虽然担心使用 std::function 与模板的性能是很自然的，但如果没有首先进行基准测试和分析，我不会省略可能的解决方案。

我无法直接比较性能，因为我需要您的完整源代码和输入数据集来进行准确的基准测试，但我可以做一个非常简单的测试来向您展示它的外观。如果我让力函数做一点工作：

double getLJForceAtoms (int x, int y, double* r1, double* r2, double* r3)
{
    return cos(log2(abs(sin(log(pow(x, 2) + pow(y, 2))))));
}

然后有一个非常简单的getFF() 函数调用它们 1000 万次，我可以粗略比较各种设计方法（在 VS2013 上完成的测试、发布构建、快速优化标志）：

直接调用 = 1900 毫秒
切换 = 1900 毫秒
如果（标志） = 1900 毫秒
虚拟函数 = 2400 毫秒
std::function = 2400 毫秒

所以std::function 方法慢了大约 25%在这种情况下，但 switch 和 if 方法的速度与直接调用情况相同。根据您的实际力函数所做的工作量，您可能会得到更差或更好的结果。如今，编译器优化器和 CPU 分支预测器已经足够好，可以做很多可能令人惊讶甚至违反直觉的事情，这就是为什么必须进行实际测试的原因。
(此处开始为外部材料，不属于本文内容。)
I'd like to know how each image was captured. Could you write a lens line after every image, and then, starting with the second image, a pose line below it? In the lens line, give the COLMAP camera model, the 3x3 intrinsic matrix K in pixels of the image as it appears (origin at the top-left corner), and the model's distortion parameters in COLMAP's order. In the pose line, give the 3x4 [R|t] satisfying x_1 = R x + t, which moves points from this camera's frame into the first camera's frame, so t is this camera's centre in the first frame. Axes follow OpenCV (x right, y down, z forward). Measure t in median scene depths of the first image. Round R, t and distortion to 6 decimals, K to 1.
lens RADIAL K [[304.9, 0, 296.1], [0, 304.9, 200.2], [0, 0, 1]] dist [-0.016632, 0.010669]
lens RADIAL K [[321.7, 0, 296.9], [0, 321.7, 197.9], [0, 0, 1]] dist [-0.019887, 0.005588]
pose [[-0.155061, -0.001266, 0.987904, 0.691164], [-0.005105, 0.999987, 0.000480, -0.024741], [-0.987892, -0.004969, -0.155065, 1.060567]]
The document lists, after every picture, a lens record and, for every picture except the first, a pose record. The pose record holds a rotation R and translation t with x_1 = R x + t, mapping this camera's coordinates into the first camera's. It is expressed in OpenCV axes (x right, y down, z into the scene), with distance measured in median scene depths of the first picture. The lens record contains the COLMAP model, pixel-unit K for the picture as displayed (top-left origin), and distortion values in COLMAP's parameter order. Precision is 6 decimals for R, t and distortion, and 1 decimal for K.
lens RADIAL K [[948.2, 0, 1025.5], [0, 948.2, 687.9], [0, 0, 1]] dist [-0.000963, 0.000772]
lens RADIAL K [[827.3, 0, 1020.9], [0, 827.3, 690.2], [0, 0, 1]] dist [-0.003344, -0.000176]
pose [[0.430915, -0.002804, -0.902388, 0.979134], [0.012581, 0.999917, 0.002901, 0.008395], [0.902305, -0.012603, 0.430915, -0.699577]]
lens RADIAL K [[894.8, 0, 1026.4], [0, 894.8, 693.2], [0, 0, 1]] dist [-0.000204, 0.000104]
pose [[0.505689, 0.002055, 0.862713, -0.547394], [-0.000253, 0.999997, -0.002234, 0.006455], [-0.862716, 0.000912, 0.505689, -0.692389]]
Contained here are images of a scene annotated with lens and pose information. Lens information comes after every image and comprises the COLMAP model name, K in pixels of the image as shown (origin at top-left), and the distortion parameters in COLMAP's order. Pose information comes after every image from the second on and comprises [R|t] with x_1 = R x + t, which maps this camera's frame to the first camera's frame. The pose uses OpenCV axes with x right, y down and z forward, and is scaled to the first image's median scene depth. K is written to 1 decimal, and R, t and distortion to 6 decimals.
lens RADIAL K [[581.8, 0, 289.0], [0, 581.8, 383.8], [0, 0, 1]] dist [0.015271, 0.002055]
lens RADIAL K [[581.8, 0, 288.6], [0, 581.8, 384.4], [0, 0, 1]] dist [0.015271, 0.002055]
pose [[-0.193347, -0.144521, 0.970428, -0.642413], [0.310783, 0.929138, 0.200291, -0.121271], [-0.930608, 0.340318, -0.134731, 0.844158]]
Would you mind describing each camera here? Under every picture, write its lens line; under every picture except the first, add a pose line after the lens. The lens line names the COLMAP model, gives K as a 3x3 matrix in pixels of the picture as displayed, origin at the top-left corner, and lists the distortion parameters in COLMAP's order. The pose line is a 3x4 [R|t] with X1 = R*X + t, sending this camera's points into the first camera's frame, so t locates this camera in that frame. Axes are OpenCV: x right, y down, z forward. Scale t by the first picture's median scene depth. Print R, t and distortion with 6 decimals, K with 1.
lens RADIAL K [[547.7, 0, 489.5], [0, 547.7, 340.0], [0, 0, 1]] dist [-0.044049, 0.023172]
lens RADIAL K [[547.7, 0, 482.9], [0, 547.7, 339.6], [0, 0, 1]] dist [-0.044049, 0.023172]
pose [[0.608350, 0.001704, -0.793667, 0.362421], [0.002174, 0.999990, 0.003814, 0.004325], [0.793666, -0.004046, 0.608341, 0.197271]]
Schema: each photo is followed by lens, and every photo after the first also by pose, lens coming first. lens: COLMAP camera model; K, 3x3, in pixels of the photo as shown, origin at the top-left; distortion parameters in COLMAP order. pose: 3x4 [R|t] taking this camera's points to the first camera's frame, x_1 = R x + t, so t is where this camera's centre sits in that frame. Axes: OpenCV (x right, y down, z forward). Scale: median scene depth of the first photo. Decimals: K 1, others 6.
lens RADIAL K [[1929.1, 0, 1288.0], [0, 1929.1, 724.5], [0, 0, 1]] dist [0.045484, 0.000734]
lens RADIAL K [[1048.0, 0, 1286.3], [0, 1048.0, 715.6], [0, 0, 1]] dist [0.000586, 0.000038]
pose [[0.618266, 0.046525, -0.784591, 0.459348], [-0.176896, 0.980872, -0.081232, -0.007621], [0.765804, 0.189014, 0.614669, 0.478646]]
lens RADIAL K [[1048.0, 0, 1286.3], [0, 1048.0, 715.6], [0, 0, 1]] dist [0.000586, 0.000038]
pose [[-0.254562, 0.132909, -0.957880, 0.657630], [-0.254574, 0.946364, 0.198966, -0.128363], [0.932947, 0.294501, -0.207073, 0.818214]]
我会用您的确切代码和数据集进行类似的基准测试，看看各种设计有什么区别（如果有的话）。如果您的问题中确实只有两种情况，那么“if（flag）”方法可能是一个不错的选择。

【讨论】：

谢谢。你对性能有所了解吗？因为很好地考虑模板是它们在编译时被解析，所以编译器可以做很多优化（例如当我的内部函数 getLJForceAtoms 和 getCoulombForceAtoms 是短内联函数时）。这会创建一些 warper 对象，这意味着几个指针取消引用，我猜这对于性能关键函数 ( ? ) 来说并不理想。我宁愿考虑使用某种宏。
是的，这是一个很好的观点，我的解决方案使用运行时查找，而模板解决方案将使用编译时查找，因此肯定会有一些性能差异，但可能没有你想象的那么大。这在很大程度上取决于所有各种代码的快/慢，尤其是getLJForceAtoms/getCoulombForceAtoms。我建议对几种解决方案进行分析/基准测试，看看是否有任何显着差异。